*Work instruction*: Leaving out pictures, output exactly the lines below from the one that has "pinky mcp: (295, 268)" through the one that has "middle tip: (215, 166)", and nothing else.
─── Dataset content
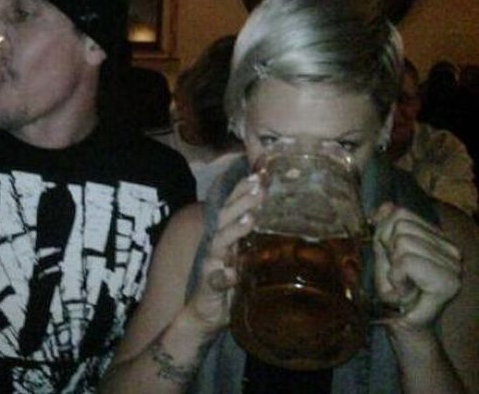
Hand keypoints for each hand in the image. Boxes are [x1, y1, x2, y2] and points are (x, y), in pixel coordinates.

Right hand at [184, 174, 261, 335]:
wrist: (204, 313)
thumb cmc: (230, 280)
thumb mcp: (245, 254)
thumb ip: (255, 237)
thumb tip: (282, 217)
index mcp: (227, 234)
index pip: (233, 205)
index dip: (243, 188)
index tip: (260, 174)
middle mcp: (217, 244)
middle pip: (226, 217)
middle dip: (241, 201)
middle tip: (259, 188)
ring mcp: (211, 263)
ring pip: (220, 242)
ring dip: (234, 230)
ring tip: (250, 220)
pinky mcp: (209, 285)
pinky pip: (216, 280)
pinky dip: (223, 276)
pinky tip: (232, 273)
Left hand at [372, 202, 461, 332]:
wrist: (403, 324)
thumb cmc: (393, 289)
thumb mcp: (383, 252)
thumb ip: (385, 227)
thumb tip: (386, 205)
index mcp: (438, 238)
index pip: (400, 213)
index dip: (383, 232)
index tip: (388, 256)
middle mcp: (451, 248)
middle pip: (400, 226)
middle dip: (387, 249)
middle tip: (396, 273)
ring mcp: (454, 264)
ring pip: (402, 242)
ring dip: (392, 266)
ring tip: (402, 282)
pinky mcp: (449, 280)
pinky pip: (406, 261)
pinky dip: (397, 277)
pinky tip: (405, 290)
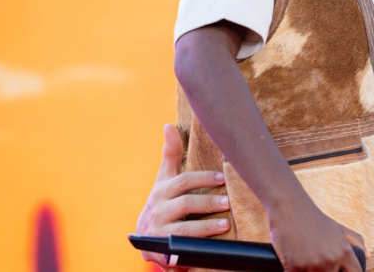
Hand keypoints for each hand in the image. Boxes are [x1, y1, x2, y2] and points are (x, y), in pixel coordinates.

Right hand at [136, 124, 230, 269]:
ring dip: (207, 227)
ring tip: (226, 224)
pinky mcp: (161, 249)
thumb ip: (170, 155)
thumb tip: (168, 125)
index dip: (203, 179)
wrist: (144, 236)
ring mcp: (159, 230)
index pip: (183, 181)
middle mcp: (158, 209)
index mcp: (161, 190)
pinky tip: (213, 246)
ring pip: (184, 229)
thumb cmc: (162, 201)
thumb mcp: (164, 179)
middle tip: (228, 202)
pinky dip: (197, 247)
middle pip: (185, 204)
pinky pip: (182, 248)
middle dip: (208, 203)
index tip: (222, 177)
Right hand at [267, 200, 365, 271]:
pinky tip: (294, 265)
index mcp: (344, 251)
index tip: (339, 270)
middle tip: (318, 260)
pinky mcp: (295, 268)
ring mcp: (314, 265)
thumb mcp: (338, 228)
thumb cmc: (313, 219)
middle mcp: (331, 260)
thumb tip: (369, 257)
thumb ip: (356, 242)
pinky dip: (295, 271)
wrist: (289, 208)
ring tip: (307, 260)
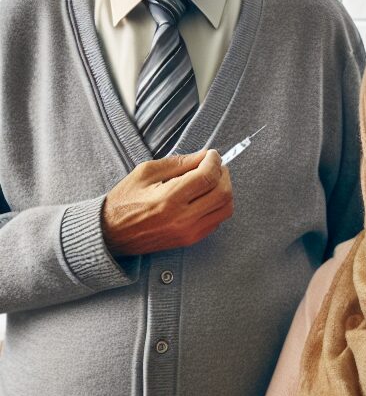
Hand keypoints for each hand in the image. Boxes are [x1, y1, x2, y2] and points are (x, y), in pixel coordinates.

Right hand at [101, 150, 232, 255]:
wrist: (110, 234)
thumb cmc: (124, 201)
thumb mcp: (145, 172)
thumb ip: (179, 162)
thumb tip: (205, 156)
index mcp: (169, 198)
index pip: (208, 177)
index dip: (214, 161)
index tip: (212, 154)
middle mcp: (183, 218)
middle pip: (223, 193)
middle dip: (223, 174)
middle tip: (215, 166)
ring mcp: (189, 232)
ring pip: (225, 209)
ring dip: (225, 190)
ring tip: (212, 180)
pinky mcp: (190, 240)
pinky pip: (217, 221)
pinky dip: (218, 206)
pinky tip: (205, 197)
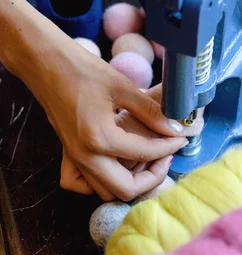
──────
*Exercise result*:
pinky mcp: (295, 268)
ring mcp: (314, 265)
thumb mcp: (338, 228)
thumb cmc: (313, 219)
middle mcp: (331, 260)
thumb tip: (369, 257)
thumb ip: (356, 242)
pinky dip: (295, 271)
wrist: (289, 208)
ring tip: (307, 260)
Hand keypoints for each hand in the image. Boxes are [x1, y1, x2, y2] and points are (x, y), in pixel coordinates.

Right hand at [101, 150, 232, 255]:
wrist: (110, 234)
thumb cmc: (124, 201)
thumb mcp: (145, 172)
thumb ip: (179, 162)
thumb tip: (205, 156)
index mcp: (169, 198)
index pip: (208, 177)
index dip: (214, 161)
index tip: (212, 154)
middle mcp: (183, 218)
middle pip: (223, 193)
middle dip: (223, 174)
middle tip: (215, 166)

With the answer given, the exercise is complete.